*Task to carry out*: Report only how many lines below include "Политика".

*Provided entries*:
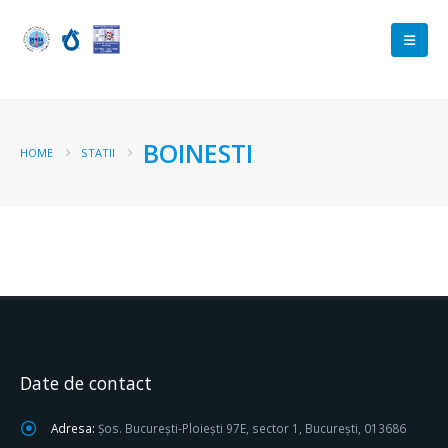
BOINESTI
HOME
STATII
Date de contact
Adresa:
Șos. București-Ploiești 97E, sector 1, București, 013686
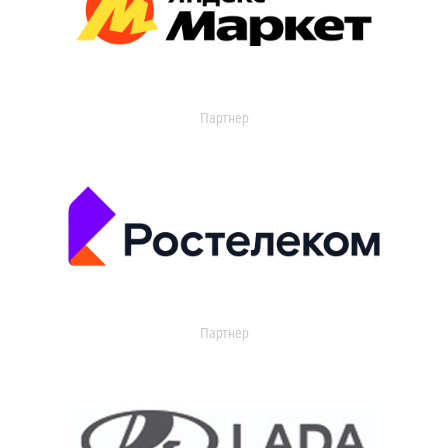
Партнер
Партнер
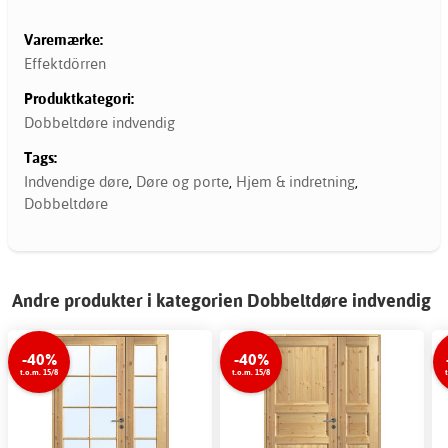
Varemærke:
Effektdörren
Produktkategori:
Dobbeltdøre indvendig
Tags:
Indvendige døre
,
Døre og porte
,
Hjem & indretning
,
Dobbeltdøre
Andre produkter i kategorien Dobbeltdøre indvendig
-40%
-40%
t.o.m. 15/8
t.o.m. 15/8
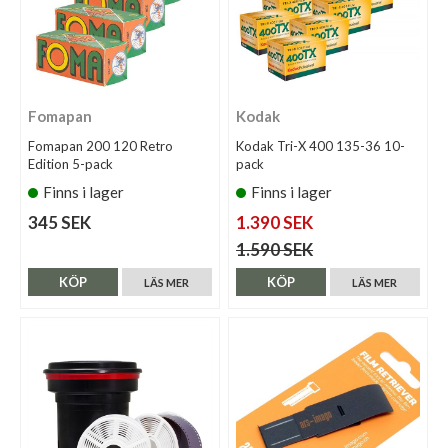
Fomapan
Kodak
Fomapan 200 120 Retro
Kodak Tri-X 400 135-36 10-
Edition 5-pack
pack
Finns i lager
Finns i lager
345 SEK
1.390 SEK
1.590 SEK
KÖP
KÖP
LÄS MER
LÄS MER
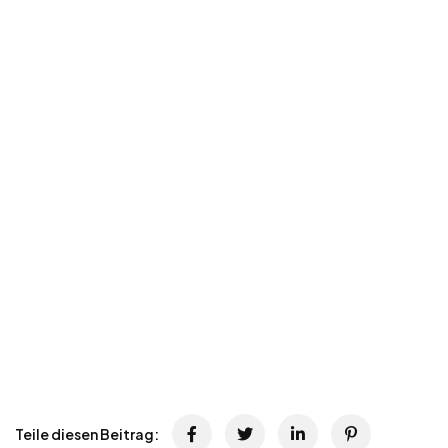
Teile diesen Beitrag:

==

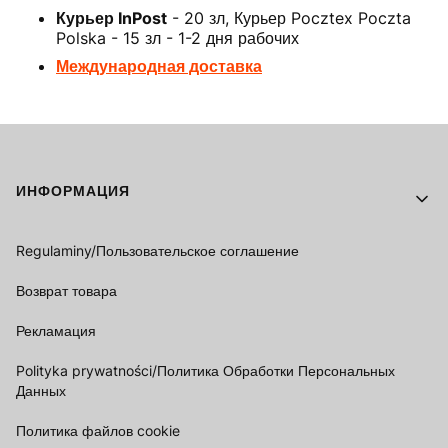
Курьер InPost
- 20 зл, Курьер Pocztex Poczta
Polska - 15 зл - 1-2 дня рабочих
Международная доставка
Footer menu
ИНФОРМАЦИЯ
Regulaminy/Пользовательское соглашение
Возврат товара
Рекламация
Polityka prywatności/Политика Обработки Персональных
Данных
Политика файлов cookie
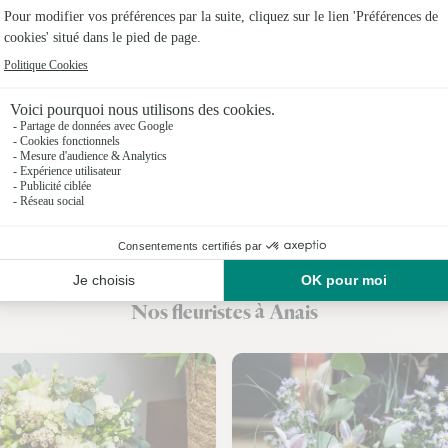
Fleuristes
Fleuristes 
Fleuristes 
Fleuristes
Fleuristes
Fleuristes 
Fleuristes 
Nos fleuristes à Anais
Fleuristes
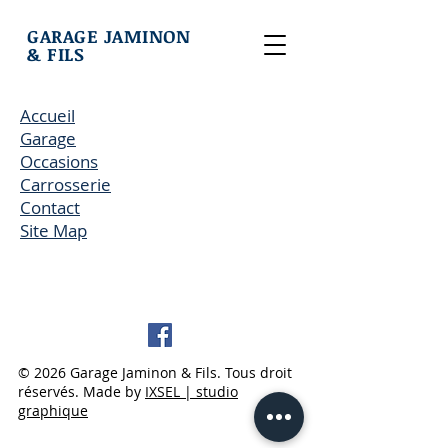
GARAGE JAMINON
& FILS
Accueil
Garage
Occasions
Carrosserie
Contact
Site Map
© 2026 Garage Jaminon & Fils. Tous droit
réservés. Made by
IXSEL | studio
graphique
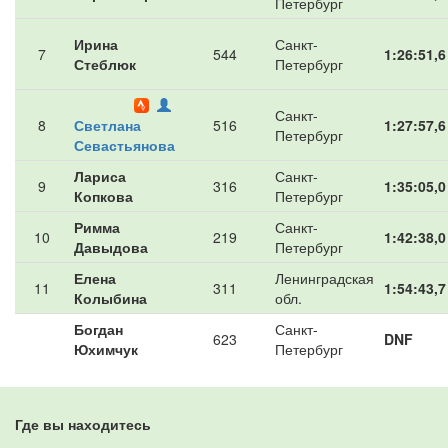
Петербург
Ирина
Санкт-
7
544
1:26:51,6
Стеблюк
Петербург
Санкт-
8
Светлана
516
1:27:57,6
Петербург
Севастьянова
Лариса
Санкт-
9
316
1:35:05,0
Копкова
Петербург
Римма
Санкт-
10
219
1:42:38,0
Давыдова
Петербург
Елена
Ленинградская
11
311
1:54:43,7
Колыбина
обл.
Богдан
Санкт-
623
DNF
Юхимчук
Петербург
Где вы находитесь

*Result of the exercise*: 2